Greene v New York City Health & Hosps. Corp.
2006 NY Slip Op 09129 [35 AD3d 206]
December 7, 2006
Appellate Division, First Department
Published by New York State Law Reporting Bureau pursuant to Judiciary Law § 431.
As corrected through Wednesday, March 28, 2007


Paul Alonzo Greene, Jr., an Infant, by His Mother and Natural Guardian, Erica Middleton, Respondent,
v
New York City Health and Hospitals Corporation, Appellant.

[*1]

Order, Supreme Court, New York County (Sheila Abdus-Salaam, J.), entered October 21, 2005, which, inter alia, granted plaintiff's motion for an order deeming the late notice of claim to be timely filed, nunc pro tunc, unanimously affirmed, without costs.

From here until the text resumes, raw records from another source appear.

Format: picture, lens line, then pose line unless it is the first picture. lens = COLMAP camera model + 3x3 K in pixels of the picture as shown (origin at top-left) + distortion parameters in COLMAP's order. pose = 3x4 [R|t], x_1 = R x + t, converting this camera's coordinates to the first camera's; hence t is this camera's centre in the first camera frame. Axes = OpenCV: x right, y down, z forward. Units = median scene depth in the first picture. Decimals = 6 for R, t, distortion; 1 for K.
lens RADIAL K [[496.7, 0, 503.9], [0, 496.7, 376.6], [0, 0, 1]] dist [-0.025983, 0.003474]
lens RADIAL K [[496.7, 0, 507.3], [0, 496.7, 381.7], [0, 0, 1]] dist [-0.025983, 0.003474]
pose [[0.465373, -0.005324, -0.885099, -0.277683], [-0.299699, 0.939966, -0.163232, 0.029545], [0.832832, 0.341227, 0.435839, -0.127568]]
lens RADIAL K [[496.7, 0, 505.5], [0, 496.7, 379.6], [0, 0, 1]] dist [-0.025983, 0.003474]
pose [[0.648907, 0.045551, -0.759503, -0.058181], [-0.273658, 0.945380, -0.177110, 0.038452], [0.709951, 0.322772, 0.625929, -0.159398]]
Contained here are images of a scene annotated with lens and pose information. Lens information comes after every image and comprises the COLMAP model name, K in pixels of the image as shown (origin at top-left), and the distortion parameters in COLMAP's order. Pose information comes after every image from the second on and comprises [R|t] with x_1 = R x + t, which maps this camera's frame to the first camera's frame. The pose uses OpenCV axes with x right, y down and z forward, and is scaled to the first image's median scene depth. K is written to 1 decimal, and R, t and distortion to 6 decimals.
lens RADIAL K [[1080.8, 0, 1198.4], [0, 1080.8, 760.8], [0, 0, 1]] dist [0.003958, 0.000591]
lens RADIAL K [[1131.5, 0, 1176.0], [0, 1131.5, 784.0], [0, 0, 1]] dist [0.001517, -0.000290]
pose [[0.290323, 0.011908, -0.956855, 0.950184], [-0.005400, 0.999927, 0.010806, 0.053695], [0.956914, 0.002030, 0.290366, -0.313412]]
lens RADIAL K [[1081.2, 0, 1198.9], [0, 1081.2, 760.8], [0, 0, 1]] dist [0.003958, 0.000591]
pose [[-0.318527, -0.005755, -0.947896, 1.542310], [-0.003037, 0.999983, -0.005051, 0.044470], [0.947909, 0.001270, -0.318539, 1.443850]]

Although the delay in filing the notice of claim was only adequately explained in part, the absence of a wholly satisfactory excuse is not fatal in view of the circumstance that defendant public corporation acquired actual knowledge of the essential facts constituting the claim within 90 days of its accrual or a reasonable time thereafter, and sustained no prejudice attributable to the delay (see Caminero v New York City Health & Hosps. Corp. [Bronx Mun. Hosp. Ctr.], 21 AD3d 330, 332-333 [2005]). Moreover, the infant plaintiff should not be penalized for delay caused by counsel's law office failure where defendant has been in possession of plaintiff's medical records since the time of the alleged malpractice (see Matter of McMillan v City of New York, 279 AD2d 280 [2001]). Indeed, it is undisputed that defendant has at all times been in possession of plaintiff's medical records, including the April 5, 1999 sonogram at issue. According to plaintiff's experts, who based their findings of medical malpractice upon a review of that sonogram, the sonogram was incomplete and the failure to order a follow-up sonogram constituted malpractice, particularly since the visible portion of the sonogram showed that the infant plaintiff's left kidney was dilated. Under the circumstances, defendant's possession of the medical records sufficiently constituted actual notice of the pertinent facts, and the claim that the delay in filing was prejudicial because two doctors involved in the infant plaintiff's treatment have left the hospital's employ is unconvincing absent a showing that the doctors are actually unavailable (see Moody v New York City Health & Hosps. Corp. [Renaissance Health Care Network], 29 AD3d 395 [2006]; Matter of McMillan, supra). Concur—Mazzarelli, J.P., Andrias, Friedman, Gonzalez and Catterson, JJ.